HMW1906 · 18/09/2024 13:36

Please don’t worry, you’re doing a great job and little accidents happen at that age.

I have a 18 month old, in the last 2 days he’s fallen over (not really sure how) and banged his head and now has a lovely bruise on his forehead and then the following day I accidentally trapped his finger in a bin when I tried to stop him putting his hand in (he got a graze on his little finger). These things happen, they’re absolutely brutal at this age!

For tooth bushing my son likes to stand on a step at the bathroom sink (we already had the step for our 3 year old). If he stands on the step and I sing a little song about brushing teeth (one that my eldest learnt at nursery but I don’t actually know the words so just make up as I’m going along) then he’ll generally let me brush them most days. We do brush in the bath in an evening but only since he’s been happy with us doing it and sometimes we just end up giving him the toothbrush and he’ll just have a go himself which I think is probably better than nothing at all. Brushing his teeth at the same time as his older brother has also worked before as he likes to try to copy him so maybe you could try getting one of your other children to brush at the same time if you haven’t already tried that 🤷‍♀️

Lillylatte · 18/09/2024 13:38

This reply has been withdrawn

This has been withdrawn by MNHQ for the OP due to privacy concerns.

jolota · 18/09/2024 13:39

In my experience health visitors are next to useless and full of opinions rather than even following current guidelines/advise. Take anything they say with a pinch of salt.
Children hurt themselves, its inevitable and we do our best but we can't have eyes/hands on them every second of the day. You're not a bad mum, we learn from our mistakes but sometimes they're not even that!
Who holds 2 hands walking around with their child? Never even heard of that, kids trip/stumble.
My child slipped off a toddler sized chair but because she was holding a toy in her hand she couldn't catch herself and instead cut her head on the toy - I felt so guilty but its a pure fluke really.
Brushing your wet, slipperly toddlers teeth in a bath surrounded in a hard surface sounds dumb to me. Some kids might be happier doing it then if they are calmer while playing in the bath but I think you're right that if he jerks back he's more likely to hurt himself!

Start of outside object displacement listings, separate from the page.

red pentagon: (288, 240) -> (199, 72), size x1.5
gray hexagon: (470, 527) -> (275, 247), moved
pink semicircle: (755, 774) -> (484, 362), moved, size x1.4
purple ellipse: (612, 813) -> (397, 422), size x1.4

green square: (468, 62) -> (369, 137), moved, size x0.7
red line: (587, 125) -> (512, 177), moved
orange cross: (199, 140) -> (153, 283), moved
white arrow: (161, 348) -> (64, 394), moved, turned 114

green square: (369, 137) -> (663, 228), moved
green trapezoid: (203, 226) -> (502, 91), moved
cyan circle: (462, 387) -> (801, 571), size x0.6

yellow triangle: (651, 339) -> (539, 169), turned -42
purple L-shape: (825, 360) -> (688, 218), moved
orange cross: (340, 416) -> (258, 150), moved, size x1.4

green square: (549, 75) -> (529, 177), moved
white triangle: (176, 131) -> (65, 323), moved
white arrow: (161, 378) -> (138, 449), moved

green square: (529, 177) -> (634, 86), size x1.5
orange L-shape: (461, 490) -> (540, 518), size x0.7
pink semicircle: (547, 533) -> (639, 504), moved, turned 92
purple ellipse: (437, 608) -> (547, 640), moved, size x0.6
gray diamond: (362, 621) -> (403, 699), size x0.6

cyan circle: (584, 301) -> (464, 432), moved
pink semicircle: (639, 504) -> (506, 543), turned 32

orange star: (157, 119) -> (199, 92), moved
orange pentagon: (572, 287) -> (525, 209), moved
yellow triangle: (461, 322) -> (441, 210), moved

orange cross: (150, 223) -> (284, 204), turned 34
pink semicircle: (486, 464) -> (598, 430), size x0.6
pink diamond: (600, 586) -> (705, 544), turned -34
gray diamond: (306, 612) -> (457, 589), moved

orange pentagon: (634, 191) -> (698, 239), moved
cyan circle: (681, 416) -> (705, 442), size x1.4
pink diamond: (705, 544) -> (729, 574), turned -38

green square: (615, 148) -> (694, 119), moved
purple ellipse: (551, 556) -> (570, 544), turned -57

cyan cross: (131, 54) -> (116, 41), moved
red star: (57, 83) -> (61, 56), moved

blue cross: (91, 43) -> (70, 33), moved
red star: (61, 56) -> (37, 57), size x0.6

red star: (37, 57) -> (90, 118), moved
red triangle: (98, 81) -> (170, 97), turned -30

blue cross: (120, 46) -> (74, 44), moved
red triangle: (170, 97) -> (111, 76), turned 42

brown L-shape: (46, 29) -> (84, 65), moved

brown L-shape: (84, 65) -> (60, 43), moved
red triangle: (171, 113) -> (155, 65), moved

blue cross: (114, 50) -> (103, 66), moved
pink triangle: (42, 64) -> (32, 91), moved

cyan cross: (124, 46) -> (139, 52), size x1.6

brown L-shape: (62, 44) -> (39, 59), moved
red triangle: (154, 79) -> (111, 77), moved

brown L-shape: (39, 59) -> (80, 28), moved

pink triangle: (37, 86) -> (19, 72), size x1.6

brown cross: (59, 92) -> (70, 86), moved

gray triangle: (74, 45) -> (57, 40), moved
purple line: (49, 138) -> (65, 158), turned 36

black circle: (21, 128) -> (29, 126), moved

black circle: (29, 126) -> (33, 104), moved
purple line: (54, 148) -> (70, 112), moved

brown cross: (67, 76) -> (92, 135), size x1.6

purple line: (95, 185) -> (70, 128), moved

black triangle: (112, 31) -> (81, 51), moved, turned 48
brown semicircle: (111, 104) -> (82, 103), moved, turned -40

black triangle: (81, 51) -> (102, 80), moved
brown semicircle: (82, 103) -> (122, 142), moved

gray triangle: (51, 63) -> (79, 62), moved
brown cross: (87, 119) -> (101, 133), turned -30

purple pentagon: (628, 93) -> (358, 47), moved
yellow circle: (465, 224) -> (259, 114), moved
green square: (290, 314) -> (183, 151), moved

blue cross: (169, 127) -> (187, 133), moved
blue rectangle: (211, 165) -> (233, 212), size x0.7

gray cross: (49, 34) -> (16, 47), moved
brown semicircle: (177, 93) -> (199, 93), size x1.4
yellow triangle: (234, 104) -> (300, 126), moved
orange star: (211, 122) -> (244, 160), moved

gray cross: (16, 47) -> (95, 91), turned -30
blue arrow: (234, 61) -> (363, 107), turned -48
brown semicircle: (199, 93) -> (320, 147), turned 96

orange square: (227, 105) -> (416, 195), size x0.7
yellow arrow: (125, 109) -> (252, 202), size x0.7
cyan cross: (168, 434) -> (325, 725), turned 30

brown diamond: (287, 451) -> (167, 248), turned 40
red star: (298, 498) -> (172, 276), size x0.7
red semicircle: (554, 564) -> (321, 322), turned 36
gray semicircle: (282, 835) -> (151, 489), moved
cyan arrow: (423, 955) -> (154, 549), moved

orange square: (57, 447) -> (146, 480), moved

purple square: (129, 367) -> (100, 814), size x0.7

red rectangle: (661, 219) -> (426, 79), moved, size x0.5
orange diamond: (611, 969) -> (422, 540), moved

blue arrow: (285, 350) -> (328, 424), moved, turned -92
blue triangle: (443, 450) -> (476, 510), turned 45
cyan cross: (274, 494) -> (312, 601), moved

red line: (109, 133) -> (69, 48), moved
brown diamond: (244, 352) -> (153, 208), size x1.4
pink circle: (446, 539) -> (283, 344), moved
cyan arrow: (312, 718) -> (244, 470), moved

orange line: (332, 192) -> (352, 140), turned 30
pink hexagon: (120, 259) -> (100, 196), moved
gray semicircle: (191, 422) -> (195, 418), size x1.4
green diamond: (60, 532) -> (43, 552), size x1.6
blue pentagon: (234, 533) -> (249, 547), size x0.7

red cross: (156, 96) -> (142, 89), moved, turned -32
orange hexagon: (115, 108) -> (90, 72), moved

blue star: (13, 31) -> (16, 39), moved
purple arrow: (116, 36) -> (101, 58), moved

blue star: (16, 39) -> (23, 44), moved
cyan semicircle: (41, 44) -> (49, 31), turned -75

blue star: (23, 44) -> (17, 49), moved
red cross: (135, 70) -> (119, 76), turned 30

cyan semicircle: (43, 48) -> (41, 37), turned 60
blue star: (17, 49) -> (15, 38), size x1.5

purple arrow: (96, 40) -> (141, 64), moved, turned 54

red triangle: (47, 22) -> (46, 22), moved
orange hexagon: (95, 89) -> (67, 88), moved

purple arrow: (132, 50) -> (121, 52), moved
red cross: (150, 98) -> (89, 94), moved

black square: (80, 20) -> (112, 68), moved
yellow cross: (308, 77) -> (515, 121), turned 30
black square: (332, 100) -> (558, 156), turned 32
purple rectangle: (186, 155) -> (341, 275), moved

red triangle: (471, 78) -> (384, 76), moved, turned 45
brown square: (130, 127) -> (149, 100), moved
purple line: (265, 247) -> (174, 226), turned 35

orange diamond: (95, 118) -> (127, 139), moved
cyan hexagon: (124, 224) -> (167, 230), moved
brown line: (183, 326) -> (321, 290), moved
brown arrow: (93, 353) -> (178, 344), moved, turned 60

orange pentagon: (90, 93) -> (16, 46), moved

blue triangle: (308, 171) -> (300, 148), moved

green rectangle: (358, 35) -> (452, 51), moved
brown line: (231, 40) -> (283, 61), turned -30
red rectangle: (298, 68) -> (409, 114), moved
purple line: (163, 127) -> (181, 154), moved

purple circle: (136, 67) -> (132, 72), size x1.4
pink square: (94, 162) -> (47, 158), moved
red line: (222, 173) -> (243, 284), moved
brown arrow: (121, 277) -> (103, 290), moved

Busylittlebebe · 18/09/2024 15:17

Thank you everyone, you are all so kind!! I’ve had the worst week and maybe it’s all caught up on me and I needed a good cry! My other son broke his collarbone as school last week and didn’t inform me he’d hurt himself so I never got him checked over as the school said it was nothing when I asked them what had happened 🤦🏻‍♀️ and my daughter came down Sunday morning and had dyed her hair blonde while I was asleep Saturday night 😭 so I spent 2 days finding a hairdresser to correct it (£100) and listening to her cry non stop as she had to go to school with blotchy yellow hair

OP posts:
Lillylatte · 18/09/2024 15:27

This reply has been withdrawn

This has been withdrawn by MNHQ for the OP due to privacy concerns.

rickandmorts · 18/09/2024 15:47

My toddler tripped and bounced her forehead off a pavement the other night. They are just reckless at this age and if you are too risk averse they never learn, I did say to her slow down or you'll trip and she kept running off and then tripped. Please don't feel bad, you're clearly a great mum and care.